# Data shown
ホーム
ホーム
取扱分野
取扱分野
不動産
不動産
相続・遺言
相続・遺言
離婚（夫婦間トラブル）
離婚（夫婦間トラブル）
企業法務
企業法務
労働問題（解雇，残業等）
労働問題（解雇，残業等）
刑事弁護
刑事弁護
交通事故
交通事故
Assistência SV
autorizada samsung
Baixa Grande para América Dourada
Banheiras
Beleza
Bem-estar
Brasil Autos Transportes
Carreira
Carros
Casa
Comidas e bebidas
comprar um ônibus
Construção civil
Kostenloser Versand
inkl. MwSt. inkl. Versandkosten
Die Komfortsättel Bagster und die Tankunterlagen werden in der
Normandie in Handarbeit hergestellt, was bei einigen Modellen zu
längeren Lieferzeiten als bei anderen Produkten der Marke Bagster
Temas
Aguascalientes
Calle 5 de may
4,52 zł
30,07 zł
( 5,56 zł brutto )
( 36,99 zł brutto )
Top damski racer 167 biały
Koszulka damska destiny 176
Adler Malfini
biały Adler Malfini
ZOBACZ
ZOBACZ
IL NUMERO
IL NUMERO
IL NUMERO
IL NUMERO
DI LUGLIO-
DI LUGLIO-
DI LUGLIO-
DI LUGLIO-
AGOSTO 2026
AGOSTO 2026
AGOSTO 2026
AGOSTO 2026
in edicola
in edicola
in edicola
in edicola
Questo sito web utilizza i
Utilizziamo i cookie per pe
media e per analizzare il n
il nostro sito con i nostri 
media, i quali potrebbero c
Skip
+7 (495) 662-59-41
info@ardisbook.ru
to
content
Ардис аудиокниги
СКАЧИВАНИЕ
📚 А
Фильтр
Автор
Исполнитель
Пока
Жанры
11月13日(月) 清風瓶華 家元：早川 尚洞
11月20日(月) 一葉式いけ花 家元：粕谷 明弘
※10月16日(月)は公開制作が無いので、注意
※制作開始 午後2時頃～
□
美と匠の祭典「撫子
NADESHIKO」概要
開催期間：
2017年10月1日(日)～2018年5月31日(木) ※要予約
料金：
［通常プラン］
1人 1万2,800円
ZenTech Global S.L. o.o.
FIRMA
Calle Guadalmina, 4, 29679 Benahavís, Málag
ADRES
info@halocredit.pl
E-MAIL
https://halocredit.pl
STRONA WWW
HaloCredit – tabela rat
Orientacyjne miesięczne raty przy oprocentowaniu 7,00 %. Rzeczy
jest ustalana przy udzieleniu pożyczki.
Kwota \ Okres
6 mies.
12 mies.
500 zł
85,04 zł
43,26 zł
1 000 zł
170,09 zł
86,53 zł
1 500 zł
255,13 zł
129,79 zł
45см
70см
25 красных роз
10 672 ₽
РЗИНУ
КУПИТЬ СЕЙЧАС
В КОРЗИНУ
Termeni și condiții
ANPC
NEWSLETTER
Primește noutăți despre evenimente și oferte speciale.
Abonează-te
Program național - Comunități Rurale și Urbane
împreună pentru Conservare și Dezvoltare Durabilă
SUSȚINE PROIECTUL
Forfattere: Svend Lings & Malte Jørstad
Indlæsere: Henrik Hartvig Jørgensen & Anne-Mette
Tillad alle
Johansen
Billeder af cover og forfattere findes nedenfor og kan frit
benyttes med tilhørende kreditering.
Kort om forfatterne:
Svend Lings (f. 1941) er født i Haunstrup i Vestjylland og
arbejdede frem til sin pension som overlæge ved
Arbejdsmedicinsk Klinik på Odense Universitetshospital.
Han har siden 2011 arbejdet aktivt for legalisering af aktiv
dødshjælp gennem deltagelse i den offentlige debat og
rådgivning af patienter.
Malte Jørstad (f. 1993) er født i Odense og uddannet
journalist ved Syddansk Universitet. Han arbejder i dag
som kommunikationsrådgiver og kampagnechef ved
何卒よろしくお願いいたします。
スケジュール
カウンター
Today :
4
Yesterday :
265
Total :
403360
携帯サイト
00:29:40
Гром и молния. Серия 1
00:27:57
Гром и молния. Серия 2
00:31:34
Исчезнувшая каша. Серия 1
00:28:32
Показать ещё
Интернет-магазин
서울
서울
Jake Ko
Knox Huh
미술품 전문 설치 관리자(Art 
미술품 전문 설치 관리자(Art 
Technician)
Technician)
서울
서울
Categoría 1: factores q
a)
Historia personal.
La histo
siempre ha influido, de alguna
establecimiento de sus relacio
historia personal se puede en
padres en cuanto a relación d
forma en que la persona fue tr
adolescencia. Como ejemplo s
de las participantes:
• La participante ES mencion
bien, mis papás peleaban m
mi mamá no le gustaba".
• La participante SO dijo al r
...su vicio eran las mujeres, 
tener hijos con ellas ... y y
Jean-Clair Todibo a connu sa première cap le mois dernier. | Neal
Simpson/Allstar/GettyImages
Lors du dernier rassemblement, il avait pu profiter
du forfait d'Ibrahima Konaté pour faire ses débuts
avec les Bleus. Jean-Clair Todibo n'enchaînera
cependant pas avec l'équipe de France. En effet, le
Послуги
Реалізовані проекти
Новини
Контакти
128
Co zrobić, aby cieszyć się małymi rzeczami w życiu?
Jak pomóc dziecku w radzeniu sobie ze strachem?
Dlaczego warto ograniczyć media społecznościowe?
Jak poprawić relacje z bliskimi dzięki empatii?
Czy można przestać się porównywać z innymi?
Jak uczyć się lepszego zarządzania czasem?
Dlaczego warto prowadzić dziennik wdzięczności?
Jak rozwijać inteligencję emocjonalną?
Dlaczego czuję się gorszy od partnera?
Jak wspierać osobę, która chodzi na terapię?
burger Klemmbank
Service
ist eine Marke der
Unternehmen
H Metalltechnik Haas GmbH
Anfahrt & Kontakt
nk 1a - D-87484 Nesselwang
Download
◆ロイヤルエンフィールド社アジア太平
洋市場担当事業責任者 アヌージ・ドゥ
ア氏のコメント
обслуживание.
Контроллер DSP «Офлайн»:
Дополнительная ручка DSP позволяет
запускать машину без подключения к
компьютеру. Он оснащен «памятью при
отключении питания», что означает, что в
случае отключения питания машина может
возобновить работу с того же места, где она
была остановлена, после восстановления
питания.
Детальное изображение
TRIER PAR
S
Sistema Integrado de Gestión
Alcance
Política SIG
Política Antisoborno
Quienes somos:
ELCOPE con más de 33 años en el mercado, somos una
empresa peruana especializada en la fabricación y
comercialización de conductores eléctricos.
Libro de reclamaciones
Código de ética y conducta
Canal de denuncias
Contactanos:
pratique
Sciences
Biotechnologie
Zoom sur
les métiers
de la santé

# Task brief
Using only the data above, copy out the lines that include the word "Marke".

# Task solution
längeren Lieferzeiten als bei anderen Produkten der Marke Bagster
ist eine Marke der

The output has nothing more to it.